Member of the Illinois House of Representatives from the 39th district
- In office January 1991 – January 2002
- Preceded by: Ralph H. Barger
- Succeeded by: Roger Marquardt

Personal details
- Born: December 9, 1948 Oak Park, Illinois
- Died: July 22, 2016 (aged 67) Glen Ellyn, Illinois
- Party: Republican
- Spouse: Donna
- Children: One son
- Alma mater: University of Illinois (B.S.) Northern Illinois University (M.Ed.)
- Profession: Teacher Lobbyist

= Vincent Persico =

American politician

Vincent A. Persico (December 9, 1948 – July 22, 2016) was an American politician who served as a Republican member of the Illinois House of Representatives from 1991 to 2002.

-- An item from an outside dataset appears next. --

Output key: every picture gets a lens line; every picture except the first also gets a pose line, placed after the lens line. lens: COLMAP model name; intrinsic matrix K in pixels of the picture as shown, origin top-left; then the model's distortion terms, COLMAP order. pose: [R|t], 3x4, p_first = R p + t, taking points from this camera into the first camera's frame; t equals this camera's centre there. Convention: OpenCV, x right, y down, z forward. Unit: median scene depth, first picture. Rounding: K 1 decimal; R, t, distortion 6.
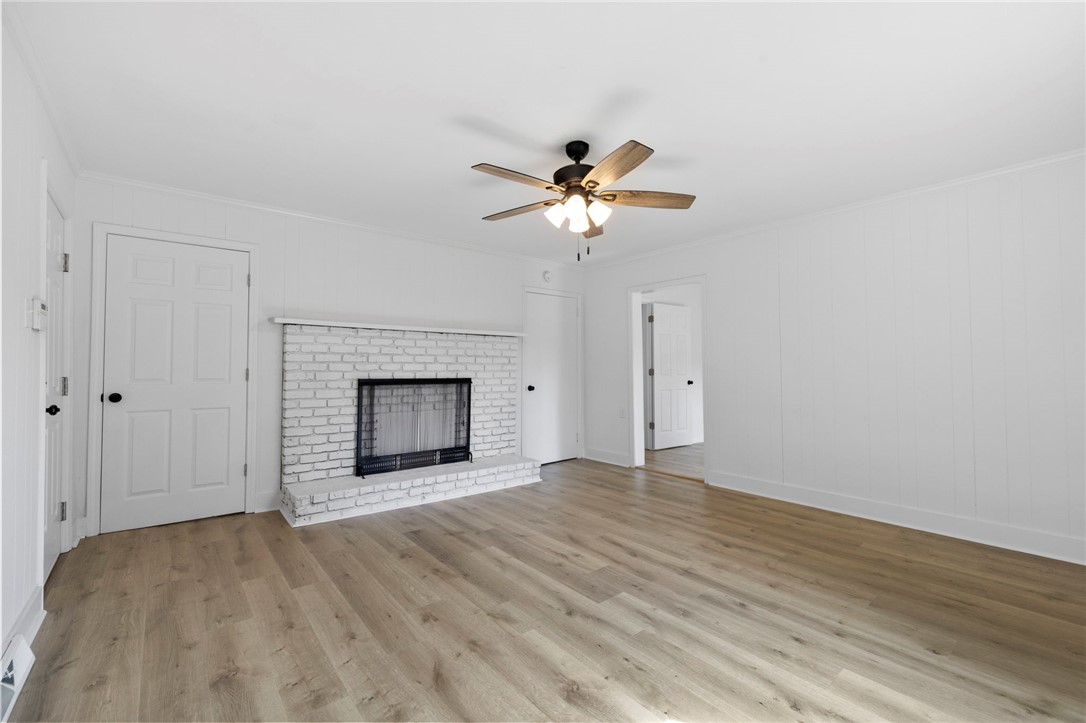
lens RADIAL K [[455.2, 0, 540.2], [0, 455.2, 357.9], [0, 0, 1]] dist [-0.000446, 0.000487]
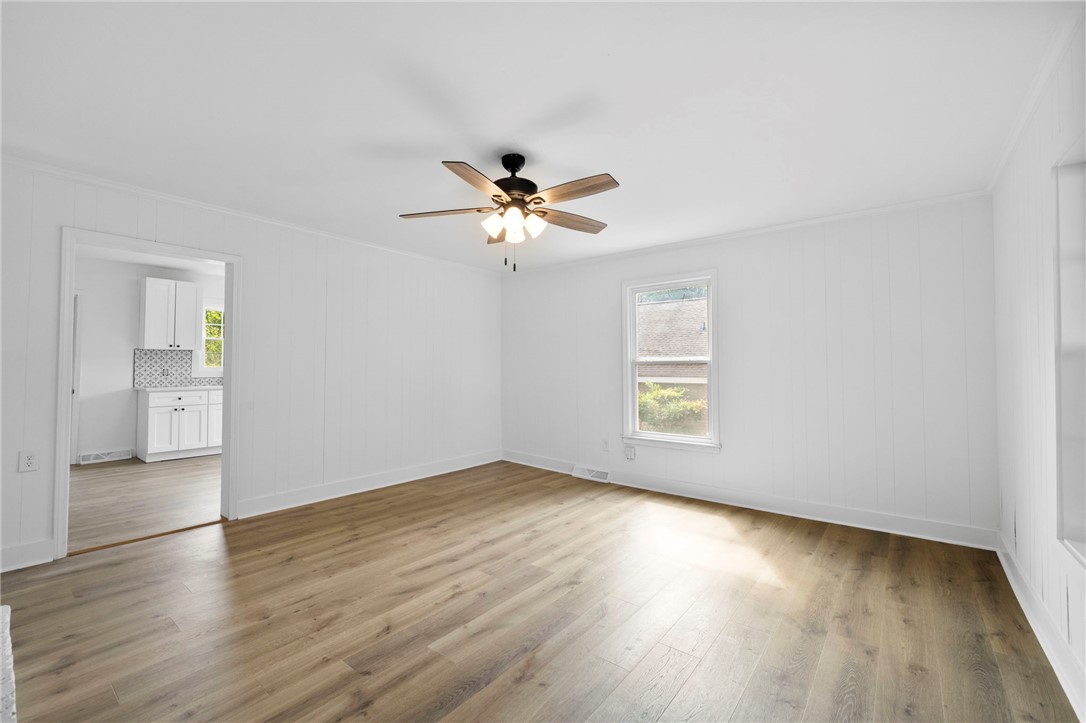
lens RADIAL K [[455.2, 0, 540.2], [0, 455.2, 357.9], [0, 0, 1]] dist [-0.000446, 0.000487]
pose [[-0.201592, 0.023122, 0.979197, -0.874640], [-0.022828, 0.999339, -0.028297, 0.008978], [-0.979204, -0.028058, -0.200931, 1.081329]]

==Early life, education and teaching career==
He was born in Oak Park, Illinois and raised in the western suburbs of Chicago. He graduated from University of Illinois at Urbana–Champaign with a bachelor's in history and education. He became a teacher, first at Main Street Elementary School, then at Hadley Junior High School.
In 1986, he earned his masters of education from Northern Illinois University.

==Political career==
Also in 1986, Persico challenged incumbent Ralph H. Barger in the Republican primary to represent the 39th district in the Illinois General Assembly. He was unsuccessful. He ran for office three more times; first an unsuccessful rematch against Barger; a successful run for Milton Township Trustee; and a successful run two more attempts, defeating Barger in the 1990 Republican primary, which was tantamount to election. He continued to teach while a member of the Illinois House of Representatives.

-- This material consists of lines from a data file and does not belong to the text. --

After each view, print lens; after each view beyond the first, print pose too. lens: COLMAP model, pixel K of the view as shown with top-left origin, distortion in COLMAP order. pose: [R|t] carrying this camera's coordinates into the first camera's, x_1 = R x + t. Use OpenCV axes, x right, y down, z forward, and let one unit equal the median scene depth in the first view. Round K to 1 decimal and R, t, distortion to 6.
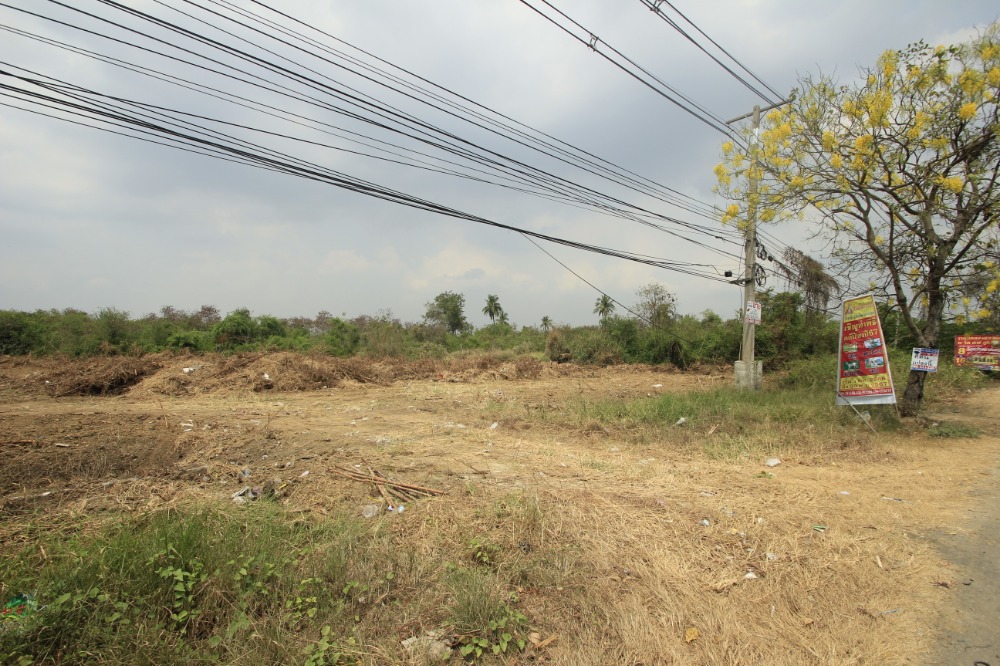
lens RADIAL K [[462.9, 0, 489.3], [0, 462.9, 343.7], [0, 0, 1]] dist [0.011549, -0.014996]
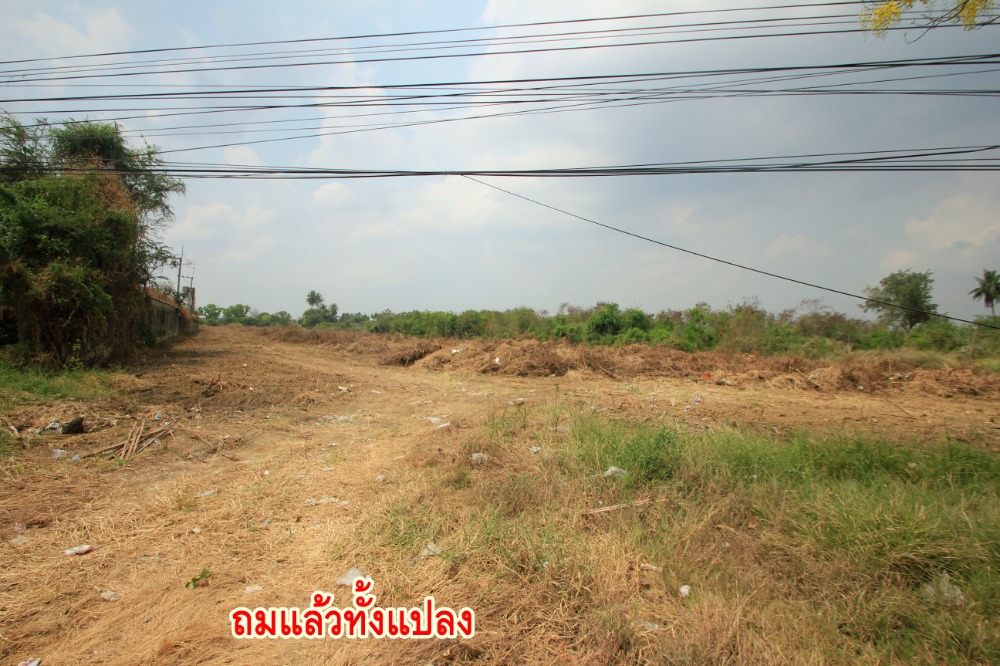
lens RADIAL K [[462.9, 0, 488.7], [0, 462.9, 343.6], [0, 0, 1]] dist [0.011549, -0.014996]
pose [[0.640221, 0.030993, -0.767565, 0.167576], [-0.022828, 0.999512, 0.021319, 0.004063], [0.767852, 0.003873, 0.640616, 0.133081]]
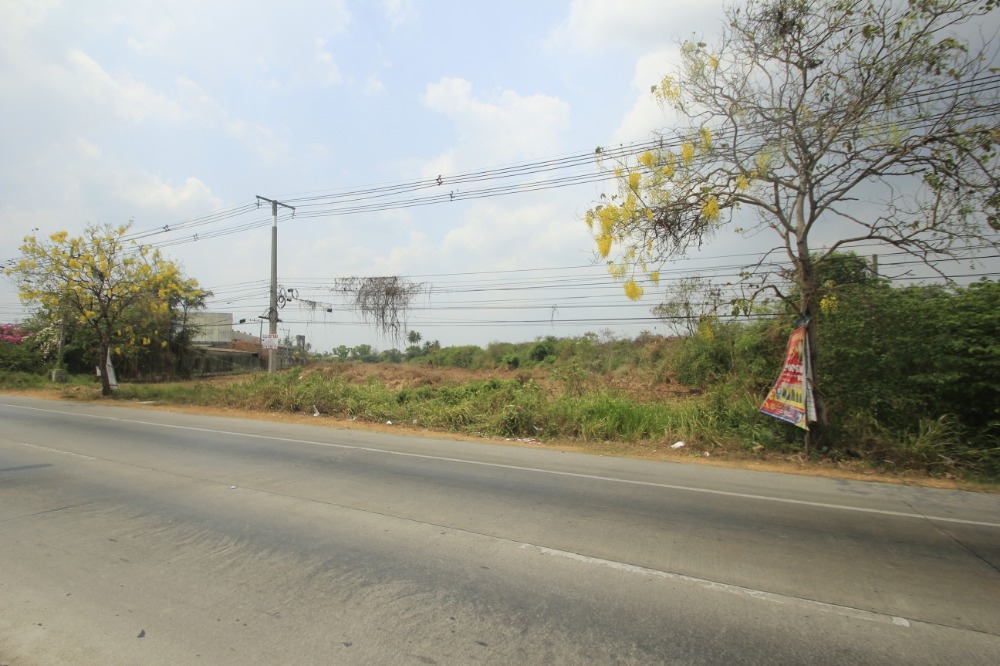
lens RADIAL K [[464.1, 0, 489.9], [0, 464.1, 339.2], [0, 0, 1]] dist [0.008522, -0.012820]
pose [[0.397727, -0.050393, -0.916119, 0.939614], [0.009723, 0.998666, -0.050712, 0.002813], [0.917452, 0.011262, 0.397687, 0.451868]]
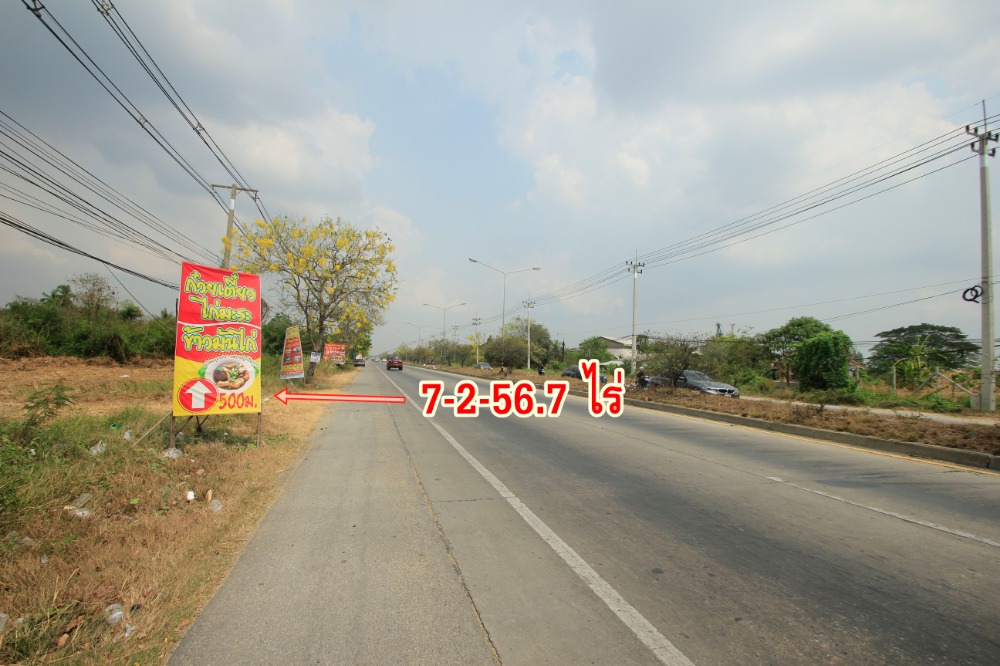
lens RADIAL K [[462.9, 0, 490.2], [0, 462.9, 341.2], [0, 0, 1]] dist [0.011549, -0.014996]
pose [[0.418599, 0.048364, 0.906882, -0.174172], [-0.052562, 0.998197, -0.028972, -0.005382], [-0.906649, -0.035540, 0.420387, -0.165164]]
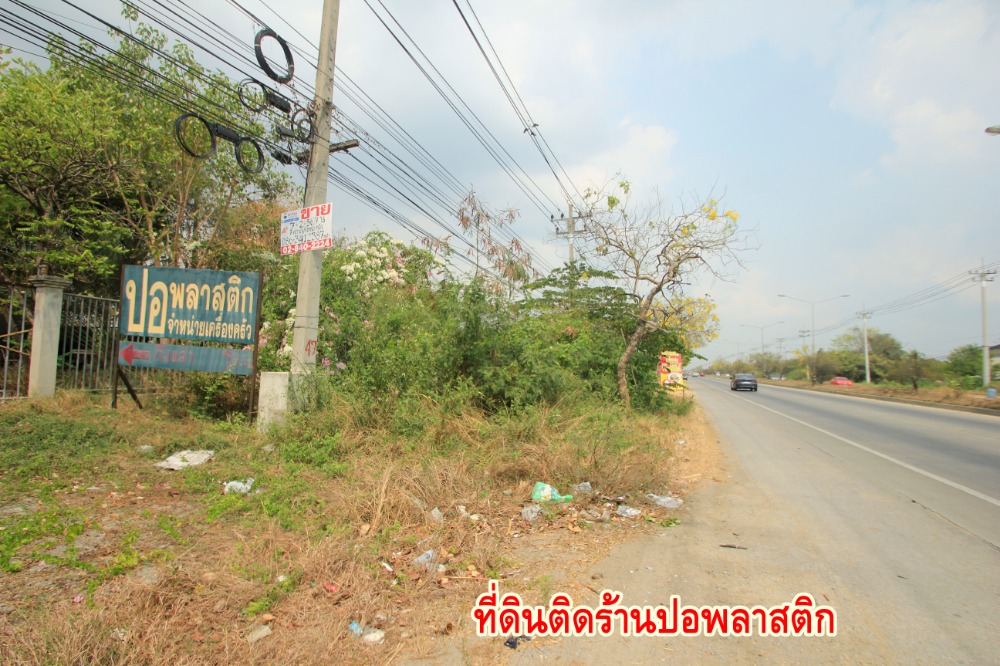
lens RADIAL K [[462.9, 0, 483.5], [0, 462.9, 335.6], [0, 0, 1]] dist [0.011549, -0.014996]
pose [[0.885444, 0.047110, 0.462352, -0.590154], [-0.030067, 0.998572, -0.044166, -0.013669], [-0.463772, 0.025205, 0.885596, -0.445137]]
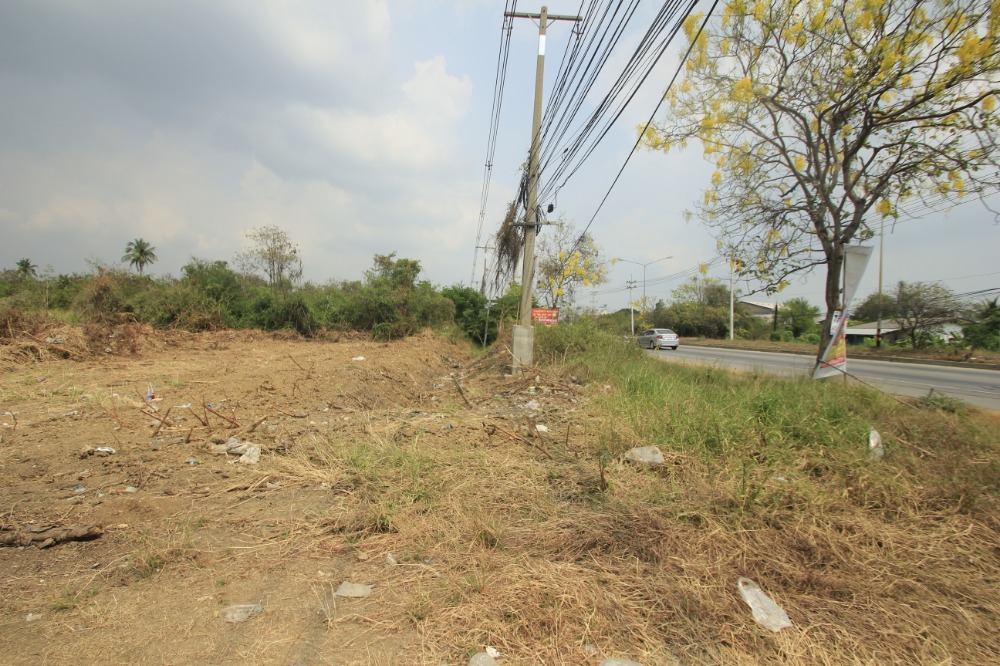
lens RADIAL K [[462.9, 0, 490.7], [0, 462.9, 341.1], [0, 0, 1]] dist [0.011549, -0.014996]
pose [[0.596274, -0.013227, 0.802672, -0.057186], [-0.038781, 0.998222, 0.045259, 0.013699], [-0.801843, -0.058115, 0.594702, 0.245210]]
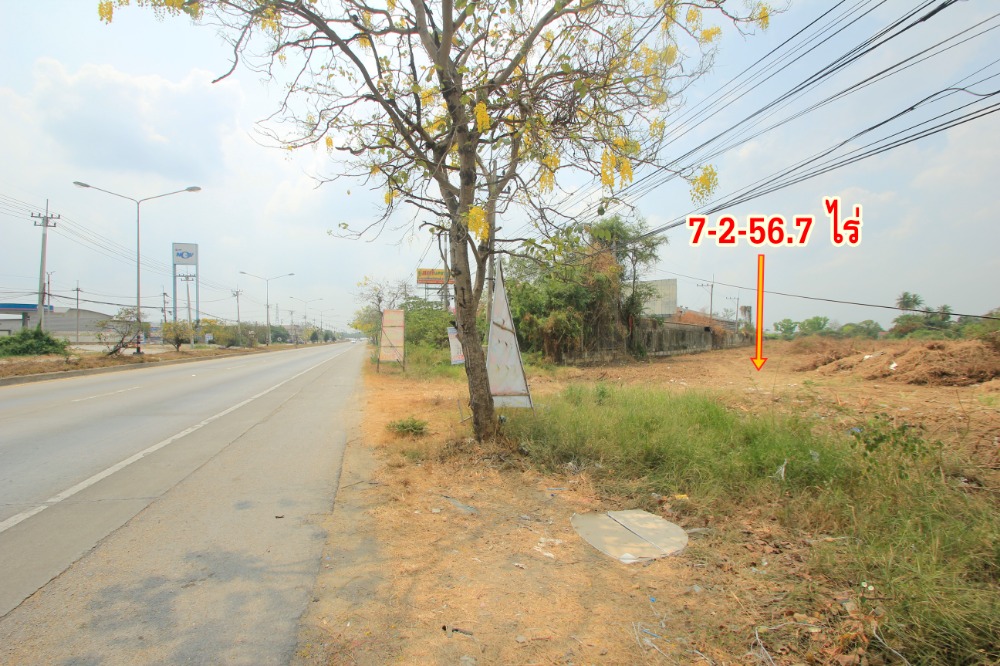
lens RADIAL K [[462.9, 0, 489.9], [0, 462.9, 341.9], [0, 0, 1]] dist [0.011549, -0.014996]
pose [[-0.426743, -0.003164, -0.904367, 0.356726], [0.014618, 0.999839, -0.010396, 0.008704], [0.904255, -0.017657, -0.426629, 0.311779]]
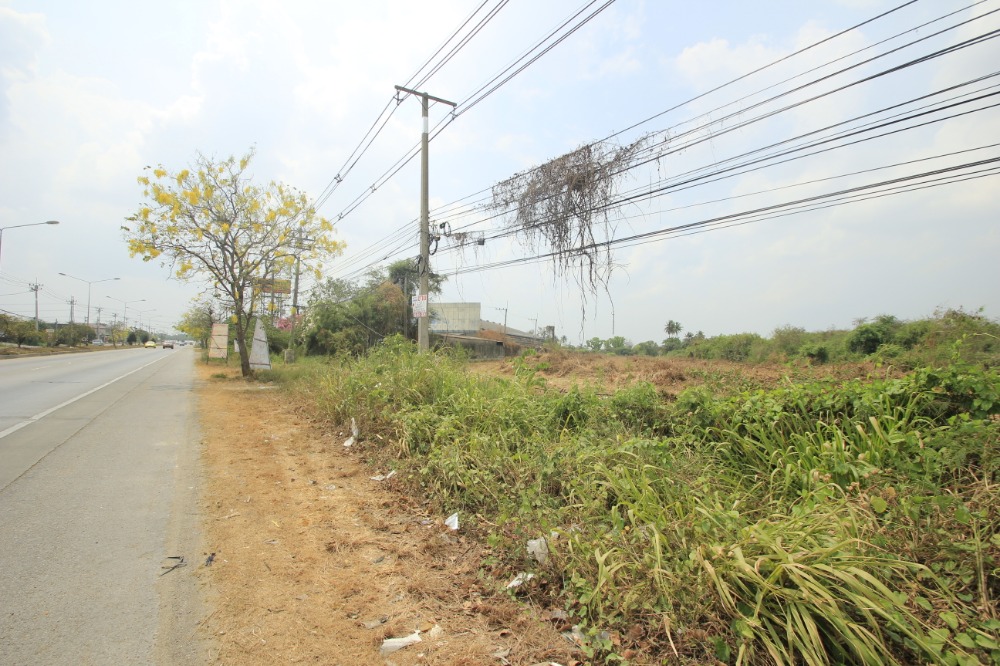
lens RADIAL K [[464.1, 0, 489.7], [0, 464.1, 341.0], [0, 0, 1]] dist [0.008522, -0.012820]
pose [[-0.130725, -0.033599, -0.990849, 0.652186], [-0.010185, 0.999418, -0.032546, 0.015724], [0.991366, 0.005837, -0.130992, 0.547552]]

In his first term, he was a member of the following committees; Education Appropriations; Educational Finance (vice spokesman); Elementary and Secondary Education; Energy and Environment; and Transportation and Motor Vehicles. He was Vice Spokesman for the Education Finance committee. During his tenure, he was active in deregulation and brownfield remediation issues. He was the leader of the successful movement to deregulate electric utilities in Illinois. He was the author of the rewritten Telecommunications Act, which deregulated telecommunications.

==Resignation and lobbying==
After announcing his intention not to run for reelection in the 2002 general election, Persico resigned early in order to become a lobbyist. His clients included DuPage County government and the Illinois Society of Eye Physicians. A panel, led by Pate Philip chose Roger Marquardt, executive director of the DuPage Airport, to complete the remainder of his term.